Weekly outlook — S&P 500 cash index (SPX)
The S&P 500 cash index ($SPX) closed at 2139.16 last Friday, up 11.35 points for 0.53% net weekly gain.
Last week: After the dramatic 50-point drop that closed the prior week, last week’s action in the SPX was primarily consolidation in a range roughly between 2160 and 2120. However the market has been making a series of lower highs and higher lows forming a wedge pattern that sometimes leads the price lower.
This week: The major action this week will revolve around the Fed Open Market Committee meeting on Tuesday and Wednesday, and the Chair’s remarks and press conference that follow it. This is the Fed’s last formal opportunity to raise interest rates before the election. The market is expecting no rate hike (as are we) but will be stalling until the decision is announced. Bombing attacks in New York city on the weekend may affect Monday’s activity.

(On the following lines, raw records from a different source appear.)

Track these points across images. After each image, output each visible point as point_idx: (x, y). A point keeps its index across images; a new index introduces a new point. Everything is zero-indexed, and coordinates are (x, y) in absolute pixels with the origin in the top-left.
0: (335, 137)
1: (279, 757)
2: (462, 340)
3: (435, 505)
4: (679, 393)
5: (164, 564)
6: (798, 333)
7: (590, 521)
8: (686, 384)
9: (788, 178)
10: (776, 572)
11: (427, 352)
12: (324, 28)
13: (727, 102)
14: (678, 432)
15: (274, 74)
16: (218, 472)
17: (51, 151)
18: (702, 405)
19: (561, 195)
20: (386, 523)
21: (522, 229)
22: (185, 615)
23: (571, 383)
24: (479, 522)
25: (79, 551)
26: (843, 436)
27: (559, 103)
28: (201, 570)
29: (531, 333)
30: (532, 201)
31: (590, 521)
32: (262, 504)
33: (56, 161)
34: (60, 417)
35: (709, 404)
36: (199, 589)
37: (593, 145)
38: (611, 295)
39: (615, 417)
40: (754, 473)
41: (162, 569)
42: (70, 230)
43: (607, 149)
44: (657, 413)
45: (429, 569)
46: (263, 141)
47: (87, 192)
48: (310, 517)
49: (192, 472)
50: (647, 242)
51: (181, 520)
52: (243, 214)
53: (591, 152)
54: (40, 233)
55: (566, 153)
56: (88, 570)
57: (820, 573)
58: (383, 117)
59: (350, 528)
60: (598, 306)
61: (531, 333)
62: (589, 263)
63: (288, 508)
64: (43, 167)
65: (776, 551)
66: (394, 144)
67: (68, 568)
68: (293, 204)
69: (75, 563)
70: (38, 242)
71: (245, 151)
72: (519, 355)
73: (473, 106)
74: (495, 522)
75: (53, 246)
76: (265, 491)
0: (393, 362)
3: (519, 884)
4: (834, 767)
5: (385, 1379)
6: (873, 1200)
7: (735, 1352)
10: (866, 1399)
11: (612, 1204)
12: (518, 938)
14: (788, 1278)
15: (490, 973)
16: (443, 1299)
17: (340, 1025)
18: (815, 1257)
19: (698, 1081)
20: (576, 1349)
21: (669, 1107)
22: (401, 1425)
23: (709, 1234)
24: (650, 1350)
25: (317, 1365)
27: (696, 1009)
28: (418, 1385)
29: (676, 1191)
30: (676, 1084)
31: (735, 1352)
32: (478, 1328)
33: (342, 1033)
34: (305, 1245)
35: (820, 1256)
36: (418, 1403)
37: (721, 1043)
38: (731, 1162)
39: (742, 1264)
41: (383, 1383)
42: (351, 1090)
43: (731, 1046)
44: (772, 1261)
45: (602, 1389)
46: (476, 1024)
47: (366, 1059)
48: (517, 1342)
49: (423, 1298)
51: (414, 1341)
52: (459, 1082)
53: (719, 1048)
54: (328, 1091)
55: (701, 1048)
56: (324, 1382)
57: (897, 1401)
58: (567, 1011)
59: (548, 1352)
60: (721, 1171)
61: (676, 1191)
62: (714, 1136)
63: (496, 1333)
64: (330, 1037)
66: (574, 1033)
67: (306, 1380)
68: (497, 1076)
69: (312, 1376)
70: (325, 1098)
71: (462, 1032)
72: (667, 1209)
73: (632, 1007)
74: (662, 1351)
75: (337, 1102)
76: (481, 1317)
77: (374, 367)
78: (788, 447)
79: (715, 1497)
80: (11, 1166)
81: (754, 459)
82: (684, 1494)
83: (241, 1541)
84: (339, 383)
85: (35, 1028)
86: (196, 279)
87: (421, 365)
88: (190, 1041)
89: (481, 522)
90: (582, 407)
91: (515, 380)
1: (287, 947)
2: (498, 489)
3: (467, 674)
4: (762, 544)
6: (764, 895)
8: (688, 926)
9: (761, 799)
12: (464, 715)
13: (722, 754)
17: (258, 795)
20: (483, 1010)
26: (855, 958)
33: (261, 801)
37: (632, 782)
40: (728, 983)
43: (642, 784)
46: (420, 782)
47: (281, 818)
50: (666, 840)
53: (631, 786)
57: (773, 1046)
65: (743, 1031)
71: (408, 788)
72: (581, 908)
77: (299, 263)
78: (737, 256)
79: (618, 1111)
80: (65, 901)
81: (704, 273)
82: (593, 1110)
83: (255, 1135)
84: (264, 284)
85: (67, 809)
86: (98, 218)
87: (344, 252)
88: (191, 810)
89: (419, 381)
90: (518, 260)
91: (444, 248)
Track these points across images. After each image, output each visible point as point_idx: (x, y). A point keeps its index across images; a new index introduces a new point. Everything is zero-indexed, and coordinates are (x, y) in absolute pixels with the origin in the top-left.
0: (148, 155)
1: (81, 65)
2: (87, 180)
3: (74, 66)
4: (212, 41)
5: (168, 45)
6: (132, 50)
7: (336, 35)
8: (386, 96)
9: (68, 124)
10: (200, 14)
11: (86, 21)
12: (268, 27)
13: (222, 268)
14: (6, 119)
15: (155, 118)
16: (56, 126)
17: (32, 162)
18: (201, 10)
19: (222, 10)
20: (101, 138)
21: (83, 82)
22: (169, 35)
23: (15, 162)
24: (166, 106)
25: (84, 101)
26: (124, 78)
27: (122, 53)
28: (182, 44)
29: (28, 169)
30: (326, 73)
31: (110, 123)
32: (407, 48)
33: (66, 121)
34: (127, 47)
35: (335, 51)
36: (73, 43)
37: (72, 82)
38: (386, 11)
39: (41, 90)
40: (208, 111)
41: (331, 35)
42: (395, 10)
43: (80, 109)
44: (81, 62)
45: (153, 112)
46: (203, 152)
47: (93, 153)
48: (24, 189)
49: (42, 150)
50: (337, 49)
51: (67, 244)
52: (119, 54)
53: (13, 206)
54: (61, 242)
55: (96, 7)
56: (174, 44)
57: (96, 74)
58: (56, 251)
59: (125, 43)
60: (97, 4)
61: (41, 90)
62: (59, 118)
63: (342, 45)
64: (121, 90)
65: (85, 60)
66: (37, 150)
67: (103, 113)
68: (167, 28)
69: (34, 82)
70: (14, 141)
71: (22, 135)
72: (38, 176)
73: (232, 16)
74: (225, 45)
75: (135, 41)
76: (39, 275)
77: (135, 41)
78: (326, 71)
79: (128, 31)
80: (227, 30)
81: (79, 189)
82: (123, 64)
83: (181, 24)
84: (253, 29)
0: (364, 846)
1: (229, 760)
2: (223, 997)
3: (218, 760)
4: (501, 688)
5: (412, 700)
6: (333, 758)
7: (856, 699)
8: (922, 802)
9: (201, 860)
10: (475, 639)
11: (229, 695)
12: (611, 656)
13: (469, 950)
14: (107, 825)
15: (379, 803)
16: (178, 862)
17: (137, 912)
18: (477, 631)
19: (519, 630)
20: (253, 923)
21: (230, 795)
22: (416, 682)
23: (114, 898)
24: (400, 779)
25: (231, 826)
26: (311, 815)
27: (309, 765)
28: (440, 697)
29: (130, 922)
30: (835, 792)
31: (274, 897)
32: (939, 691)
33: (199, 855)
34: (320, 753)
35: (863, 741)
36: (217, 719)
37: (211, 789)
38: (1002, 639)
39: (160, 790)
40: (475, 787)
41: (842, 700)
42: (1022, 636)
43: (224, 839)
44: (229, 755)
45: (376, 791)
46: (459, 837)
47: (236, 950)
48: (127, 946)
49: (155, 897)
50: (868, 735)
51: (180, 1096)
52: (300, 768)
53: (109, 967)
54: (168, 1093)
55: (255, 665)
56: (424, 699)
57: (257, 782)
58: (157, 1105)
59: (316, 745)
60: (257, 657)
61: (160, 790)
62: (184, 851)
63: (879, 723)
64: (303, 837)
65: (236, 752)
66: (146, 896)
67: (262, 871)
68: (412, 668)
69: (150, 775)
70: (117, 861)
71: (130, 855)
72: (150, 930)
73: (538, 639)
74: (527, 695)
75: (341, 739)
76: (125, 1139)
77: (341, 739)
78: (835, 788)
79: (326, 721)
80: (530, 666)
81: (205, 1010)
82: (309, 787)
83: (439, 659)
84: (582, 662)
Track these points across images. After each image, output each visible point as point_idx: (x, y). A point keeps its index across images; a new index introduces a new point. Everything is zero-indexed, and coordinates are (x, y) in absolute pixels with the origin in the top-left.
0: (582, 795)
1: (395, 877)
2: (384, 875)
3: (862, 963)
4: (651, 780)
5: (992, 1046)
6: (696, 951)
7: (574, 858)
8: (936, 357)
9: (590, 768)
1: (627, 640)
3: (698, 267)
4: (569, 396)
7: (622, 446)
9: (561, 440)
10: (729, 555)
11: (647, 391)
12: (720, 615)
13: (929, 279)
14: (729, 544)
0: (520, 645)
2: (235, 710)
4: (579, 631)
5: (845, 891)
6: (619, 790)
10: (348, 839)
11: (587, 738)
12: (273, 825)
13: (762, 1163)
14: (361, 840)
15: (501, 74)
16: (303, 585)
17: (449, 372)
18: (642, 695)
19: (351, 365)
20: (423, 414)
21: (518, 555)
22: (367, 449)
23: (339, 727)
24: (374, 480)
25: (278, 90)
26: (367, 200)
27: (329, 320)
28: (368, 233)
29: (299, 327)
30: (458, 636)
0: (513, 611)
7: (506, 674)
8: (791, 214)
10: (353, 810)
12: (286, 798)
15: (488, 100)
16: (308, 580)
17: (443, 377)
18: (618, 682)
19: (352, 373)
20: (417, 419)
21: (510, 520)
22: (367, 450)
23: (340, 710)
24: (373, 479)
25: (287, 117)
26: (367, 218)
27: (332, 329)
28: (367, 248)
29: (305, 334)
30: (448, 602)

a) Long and intermediate term
The long-term chart changes slowly, but the recent price decline is beginning to show up on the intermediate-term outlook. The Fed’s actions (or non-actions) this week will have a substantial impact on what happens next.
We are watching the 20- and 40-week ema’s (the red and green lines on the upper chart). The market closed above the 20-week ema, but the two are converging, and aggressive selling could make both turn down. The 40-week ema may form support around the 2090-95 level.
The PMO indicator is in over-bought territory, but not extremely so. It may turn up further (i.e. become more overbought) if the Fed does not raise rates and the market bounces. If there is a rate increase (unlikely) the PMO (and the SPX) may fall sharply, to the point where the two indicator lines (middle graph in the chart) cross. That would constitute an intermediate-term sell signal.
Absent a Fed rate increase, the slow STO indicator (bottom graph on the chart) may also turn up, which would constitute a buy signal.
There is still an inverted H&S pattern in the SPX weekly chart. It is unchanged for the intermediate and long time frames, but price action this week could change the outlook.
If the price moves above 2155, it is an indication that the bullish inverted H&S is still valid. If the price moves below 2050 it will be a breach of the bullish pattern and a hint of further declines.
b) Short term
The index has a short-term oversold condition. After Brexit, the PMO indicator crossed below its signal line and gave a selling sign. The PMO indicator keeps declining, and is now at its zero line. The extreme oversold condition will be reached if it moves below the zero line, to around – 2.00.
We may see a short-term bounce soon if a sharp dip pushes the PMO indicator into the extremely oversold territory and triggers an oversold bounce.
Recently the index has formed a wedge pattern with the bottom of the wedge around 2120.
The price could break below 2120 and test the 2100 psychology support and/or move lower to the 2060 level, which is an intermediate-term major support line.
But as long as the index doesn’t close under 2050 level, a sharp bounce should be expected.
If there is no breakdown move, but instead the index holds above 2120 (last week’s low) the 2165 line will be the first resistance to prevent the price from popping.
A move above 2165 could push the price up to the 2185-95 zone. But we doubt there is more room for upside without a buying signal from the PMO.